=== EXERCISE PROMPT ===
Below are some records. Say how many of their lines contain the string "minipage", and give nothing but the number.

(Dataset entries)
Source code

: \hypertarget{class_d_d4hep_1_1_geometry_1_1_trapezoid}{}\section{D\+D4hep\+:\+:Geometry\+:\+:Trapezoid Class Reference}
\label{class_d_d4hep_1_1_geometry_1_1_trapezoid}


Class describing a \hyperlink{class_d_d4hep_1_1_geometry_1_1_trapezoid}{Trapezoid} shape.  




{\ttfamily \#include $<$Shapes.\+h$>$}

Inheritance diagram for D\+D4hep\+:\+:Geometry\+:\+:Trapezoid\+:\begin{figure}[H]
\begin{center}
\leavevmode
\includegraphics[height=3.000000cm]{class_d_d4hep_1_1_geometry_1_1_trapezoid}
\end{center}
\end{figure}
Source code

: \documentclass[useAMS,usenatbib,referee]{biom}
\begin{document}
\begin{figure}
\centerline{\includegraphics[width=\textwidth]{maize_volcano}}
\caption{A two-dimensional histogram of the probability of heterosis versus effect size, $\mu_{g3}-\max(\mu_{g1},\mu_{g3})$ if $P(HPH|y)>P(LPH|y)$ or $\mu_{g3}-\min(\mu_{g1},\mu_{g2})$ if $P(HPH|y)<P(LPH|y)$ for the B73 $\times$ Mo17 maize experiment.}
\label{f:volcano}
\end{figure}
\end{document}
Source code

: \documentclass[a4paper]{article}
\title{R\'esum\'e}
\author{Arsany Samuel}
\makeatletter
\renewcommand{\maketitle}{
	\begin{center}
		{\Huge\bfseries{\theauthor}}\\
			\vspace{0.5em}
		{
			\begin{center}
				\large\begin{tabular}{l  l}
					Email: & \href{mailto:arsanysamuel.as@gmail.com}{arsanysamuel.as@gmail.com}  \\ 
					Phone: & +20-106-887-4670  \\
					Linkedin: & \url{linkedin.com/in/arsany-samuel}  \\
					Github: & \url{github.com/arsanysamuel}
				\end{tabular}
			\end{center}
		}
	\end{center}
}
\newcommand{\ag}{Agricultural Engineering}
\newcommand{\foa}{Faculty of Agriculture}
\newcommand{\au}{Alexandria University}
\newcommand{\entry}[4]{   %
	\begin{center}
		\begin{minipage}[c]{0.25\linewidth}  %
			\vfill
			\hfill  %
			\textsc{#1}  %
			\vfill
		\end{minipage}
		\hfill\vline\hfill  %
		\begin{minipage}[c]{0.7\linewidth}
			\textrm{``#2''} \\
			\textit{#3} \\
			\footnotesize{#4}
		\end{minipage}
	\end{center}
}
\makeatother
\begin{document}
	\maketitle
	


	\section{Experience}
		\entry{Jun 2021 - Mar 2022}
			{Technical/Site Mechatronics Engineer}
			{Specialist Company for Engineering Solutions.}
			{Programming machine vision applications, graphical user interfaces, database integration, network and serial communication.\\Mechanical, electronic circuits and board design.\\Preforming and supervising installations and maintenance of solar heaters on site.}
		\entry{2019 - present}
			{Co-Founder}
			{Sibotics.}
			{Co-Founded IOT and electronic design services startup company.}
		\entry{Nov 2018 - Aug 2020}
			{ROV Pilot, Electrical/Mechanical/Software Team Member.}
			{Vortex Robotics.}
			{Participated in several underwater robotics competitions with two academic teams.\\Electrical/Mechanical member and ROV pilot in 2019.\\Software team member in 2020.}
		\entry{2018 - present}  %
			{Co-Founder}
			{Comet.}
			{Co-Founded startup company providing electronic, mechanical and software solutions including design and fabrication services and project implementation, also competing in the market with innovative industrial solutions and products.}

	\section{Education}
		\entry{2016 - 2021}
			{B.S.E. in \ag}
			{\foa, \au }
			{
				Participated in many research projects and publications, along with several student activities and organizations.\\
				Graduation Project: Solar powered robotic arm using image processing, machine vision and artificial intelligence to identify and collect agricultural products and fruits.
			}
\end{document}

=== SOLUTION TO THIS TASK ===
4